Ketika bakteri usus memecah serat makanan, mereka menghasilkan molekul yang disebut asam lemak rantai pendek (SCFAs), seperti asetat dan butirat. Penelitian sebelumnya telah menunjukkan bahwa molekul ini juga bisa mengaktifkan respon kekebalan otak.

Jadi, para peneliti berhipotesis bahwa ketidakseimbangan kadar SCFA mengatur peradangan otak dan gejala PD lainnya. Memang benar, ketika tikus bebas kuman diberi makan SCFA, sel yang disebut mikroglia—sel kekebalan yang berada di otak—menjadi aktif. Proses inflamasi seperti itu dapat menyebabkan kerusakan neuron atau bahkan kematian. Faktanya, tikus bebas kuman yang diberi SCFA kini menunjukkan cacat motorik dan agregasi ?Syn di wilayah otak yang terkait dengan PD.

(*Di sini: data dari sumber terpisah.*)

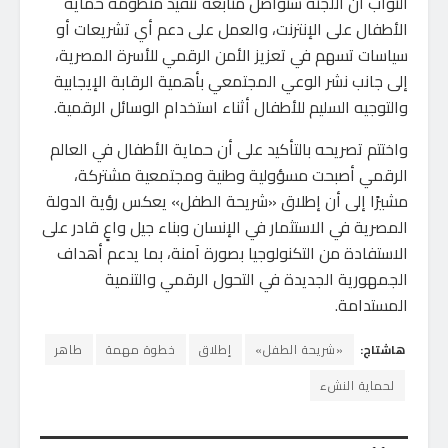
النواب أن اللجنة ستواصل متابعة تنفيذ منظومة حماية
الأطفال على الإنترنت، والعمل على دعم أي تشريعات أو
سياسات تسهم في تعزيز الأمن الرقمي للأسرة المصرية،
إلى جانب نشر الوعي المجتمعي بأهمية الرقابة الإيجابية
والتوجيه السليم للأطفال أثناء استخدام الوسائل الرقمية.
واختتم تصريحه بالتأكيد على أن حماية الأطفال في العالم
الرقمي أصبحت مسؤولية وطنية ومجتمعية مشتركة،
مشيرًا إلى أن إطلاق «شريحة الطفل» يعكس رؤية الدولة
المصرية في الاستثمار في الإنسان وبناء جيل واعٍ قادر على
الاستفادة من التكنولوجيا بصورة آمنة، بما يدعم أهداف
الجمهورية الجديدة في التحول الرقمي والتنمية
المستدامة.
هاشتاج:
«شريحة الطفل»
إطلاق
خطوة مهمة
طاهر
لحماية النشء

Dalam eksperimen terakhir, Mazmanian dan kelompoknya berkolaborasi dengan Ali Keshavarzian, seorang ahli gastroenterologi di Rush University di Chicago, untuk mendapatkan sampel tinja dari pasien PD dan dari kontrol yang sehat. Sampel mikrobioma manusia dipindahkan ke tikus bebas kuman, yang kemudian sangat menunjukkan gejala PD. Tikus ini juga menunjukkan kadar SCFA yang lebih tinggi pada kotorannya. Sampel tinja transplantasi dari individu sehat, sebaliknya, tidak memicu gejala PD, tidak seperti tikus yang menyimpan bakteri usus dari pasien PD.

"Ini benar-benar menutup lingkaran untuk kita," kata Mazmanian. "Data menunjukkan bahwa perubahan pada microbiome usus kemungkinan lebih besar daripada hanya konsekuensi dari PD. Ini adalah temuan provokatif yang perlu dipelajari lebih lanjut, namun kenyataan bahwa Anda dapat mencangkok mikrobiom dari manusia ke tikus dan mentransfer gejala menunjukkan bahwa bakteri merupakan penyumbang utama penyakit. "

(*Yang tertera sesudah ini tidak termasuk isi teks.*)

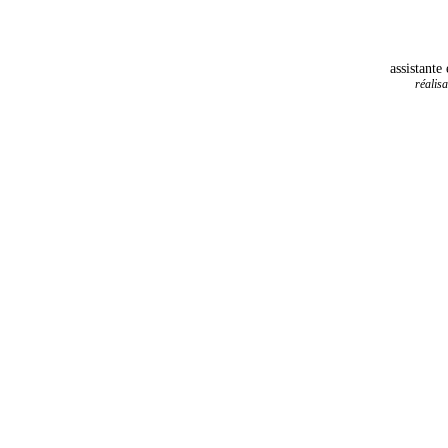
assistante
réalis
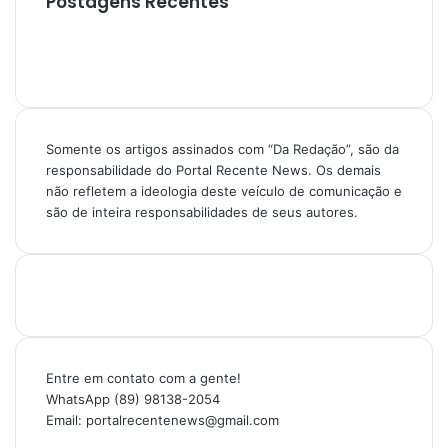
Postagens Recentes
Somente os artigos assinados com “Da Redação”, são da
responsabilidade do Portal Recente News. Os demais
não refletem a ideologia deste veículo de comunicação e
são de inteira responsabilidades de seus autores.
Entre em contato com a gente!
WhatsApp (89) 98138-2054
Email: portalrecentenews@gmail.com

Temuan ini memiliki implikasi penting untuk pengobatan Parkinson, kata periset.

"Untuk banyak kondisi neurologis, pendekatan pengobatan konvensional adalah mendapatkan obat ke otak. Namun, jika PD memang tidak semata-mata disebabkan oleh perubahan otak tapi dengan perubahan mikrobioma, Anda mungkin hanya perlu memasukkan obat ke dalam usus untuk membantu pasien, yang jauh lebih mudah dilakukan, "kata Mazmanian.

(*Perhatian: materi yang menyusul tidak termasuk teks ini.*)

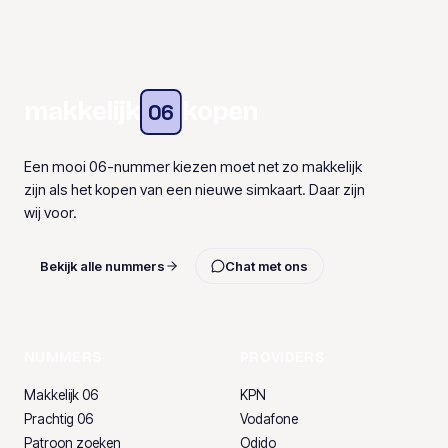
makkelijk
kopen
06
Een mooi 06-nummer kiezen moet net zo makkelijk
zijn als het kopen van een nieuwe simkaart. Daar zijn
wij voor.
Bekijk alle nummers
Chat met ons
NUMMERS
PROVIDERS
Makkelijk 06
KPN
Prachtig 06
Vodafone
Patroon zoeken
Odido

Obat semacam itu bisa dirancang untuk memodulasi kadar SCFA, memberikan probiotik yang bermanfaat, atau menghilangkan organisme berbahaya. "Konsep baru ini dapat menyebabkan terapi yang lebih aman dengan efek samping yang lebih sedikit dibandingkan perawatan saat ini."

Pendanaan berasal dari Yayasan Larry L. Hillblom, Yayasan Knut dan Alice Wallenberg, Swedish Research Council, Mr. dan Mrs. Larry Field, Heritage Medical Research Institute, dan National Institutes of Health.